There is a lot about the Christmas season that’s different this year thanks to the pandemic, but one thing hasn’t changed: shopping. People are still going to exchange gifts, whether they come from online or a brick-and-mortar store.
As you do your shopping this year, consider taking a more local approach by supporting area businesses, and artists and crafters. Or put your faith into action by purchasing religious-themed gifts or by giving to a Catholic charitable organization. Here are some suggestions:
Keep it local
Instead of buying trendy electronics, toys or clothes, consider supporting a local crafter by buying one-of-a-kind handmade items. Many artists and crafters who rely on festivals for their sales are hurting this year because events were cancelled.

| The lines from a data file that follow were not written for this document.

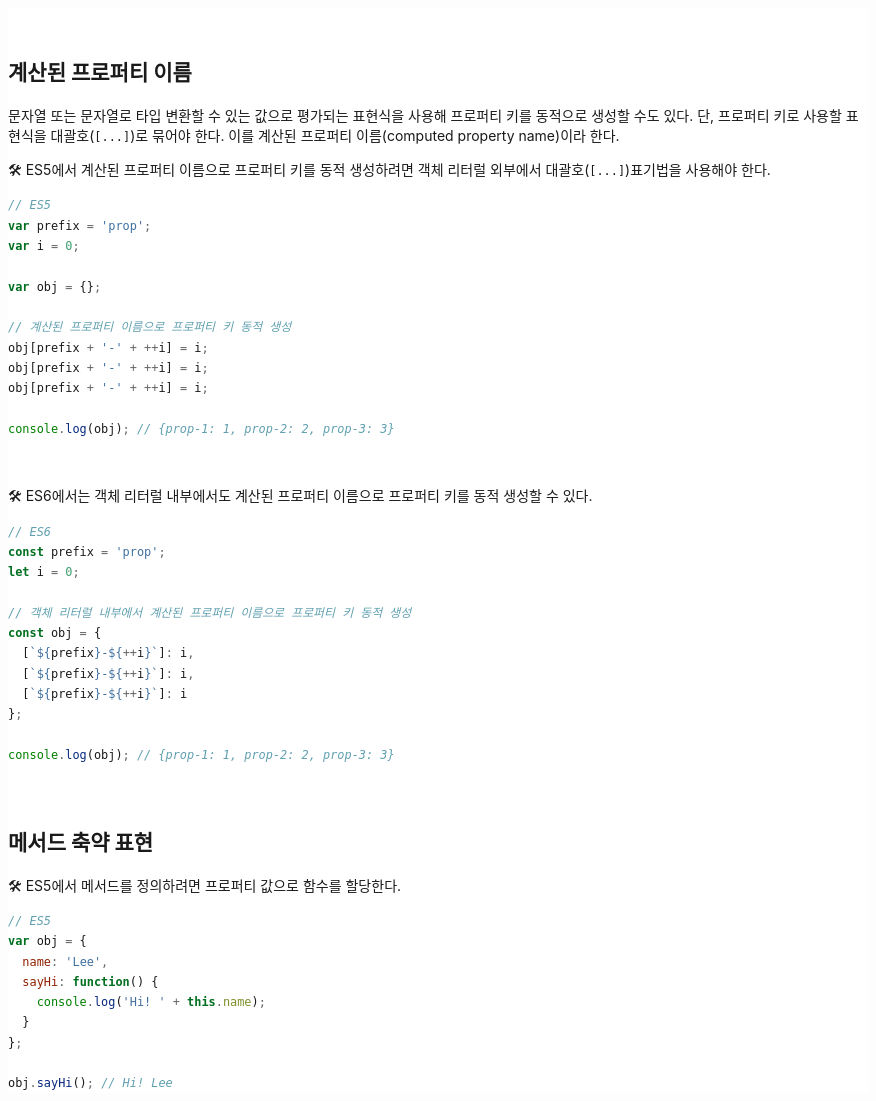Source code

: <br>

<h2 class="h2_">계산된 프로퍼티 이름</h2>

문자열 또는 문자열로 타입 변환할 수 있는 값으로 평가되는 표현식을 사용해 프로퍼티 키를 동적으로 생성할 수도 있다. 단, 프로퍼티 키로 사용할 표현식을 대괄호(`[...]`)로 묶어야 한다. 이를 계산된 프로퍼티 이름(computed property name)이라 한다.

🛠️ ES5에서 계산된 프로퍼티 이름으로 프로퍼티 키를 동적 생성하려면 객체 리터럴 외부에서 대괄호(`[...]`)표기법을 사용해야 한다.

```js
// ES5
var prefix = 'prop';
var i = 0;

var obj = {};

// 계산된 프로퍼티 이름으로 프로퍼티 키 동적 생성
obj[prefix + '-' + ++i] = i;
obj[prefix + '-' + ++i] = i;
obj[prefix + '-' + ++i] = i;

console.log(obj); // {prop-1: 1, prop-2: 2, prop-3: 3}
```

<br>

🛠️ ES6에서는 객체 리터럴 내부에서도 계산된 프로퍼티 이름으로 프로퍼티 키를 동적 생성할 수 있다.

```js
// ES6
const prefix = 'prop';
let i = 0;

// 객체 리터럴 내부에서 계산된 프로퍼티 이름으로 프로퍼티 키 동적 생성
const obj = {
  [`${prefix}-${++i}`]: i,
  [`${prefix}-${++i}`]: i,
  [`${prefix}-${++i}`]: i
};

console.log(obj); // {prop-1: 1, prop-2: 2, prop-3: 3}
```

<br>

<h2 class="h2_">메서드 축약 표현</h2>

🛠️ ES5에서 메서드를 정의하려면 프로퍼티 값으로 함수를 할당한다.

```js
// ES5
var obj = {
  name: 'Lee',
  sayHi: function() {
    console.log('Hi! ' + this.name);
  }
};

obj.sayHi(); // Hi! Lee
```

If your parish has any crafters, consider purchasing from them. The South Carolina Artisans Center in Walterboro has an online shop with products by the artists they feature at scartisanscenter.com.
You can also find South Carolina artists on Etsy.com, a site that features handmade and vintage items. Click on the search bar and type “Shop location” plus the name of the city or town you are interested in, and online wares from the area will pop up.
Help those in need
The pandemic has caused the number of people in need to skyrocket around the state and the world. Consider using part of your gifting budget to donate to organizations helping the poor.
Check to see if your parish or another local church has a giving tree or other program to help needy kids or seniors. People can also donate to their local St. Vincent de Paul Society.
Catholic Charities in South Carolina has been responding to an increased number of people impacted by loss of jobs and income caused by the pandemic. Food pantries are especially busy and in need of donations, along with clothes closets.
People can also sponsor a child through the International Ministries of the diocese at https://missions-doc.org. Donations help children in Guatemala through Project San Pedro, which provides food, clothing, medical care and education.
Catholic Relief Services offers help to the poor and vulnerable in more than 100 countries. Currently, donations are especially needed to help hurricane victims in Central America. Visit www.crs.org. The agency also runs an online store that promotes ethical trade by selling items from small businesses around the world at shop.equalexchange.coop.
Support religious orders
People can also find Catholic gifts and help our religious orders at the same time.
Pauline Books & Media at 243 King Street in Charleston is full of spiritual gift ideas, from Bibles and books to CDs, religious statues and jewelry.
Sister Margaret Kerry of the Daughters of St. Paul noted her personal recommendation is “In Caelo Et in Terra – 365 Days with the Saints.” This hardback, illustrated book written by the Daughters of St. Paul tells the stories of 365 saints, and includes daily reflections and prayers.
You can find other recommendations from the Pauline Sisters for Christmas gifts at paulinestore.com/christmasgifts. The Charleston store is open 10 a.m. to 6 p.m. Monday-Saturday. Masks are required and there is a limit on the number of shoppers in the store at one time. Curbside pickup is also available.
Mepkin Abbey at 1098 Mepkin Abbey Road in Moncks Corner also has a gift shop full of unique items.
The grounds of the Trappist monastery are mostly closed to visitors because of the pandemic, but the store is open 9 a.m. to 4 p.m. Tuesday through Saturday. Three people are permitted to shop at a time, and masks are required.
The store offers arts and crafts by local, national and international artisans, plus religious items and a large selection of books. Foodies will be captivated by two Mepkin cookbooks: “Food for Thought: Mepkin Abbey Fare” by Father Joseph Tedesco, and “Baking with Brother Boniface,” featuring recipes developed by the late Brother Boniface Schnitzbauer.
Special items are the dried mushrooms grown at Mepkin and fruitcakes made by the monks. Order those gifts online at mepkinabbey.org/our-work.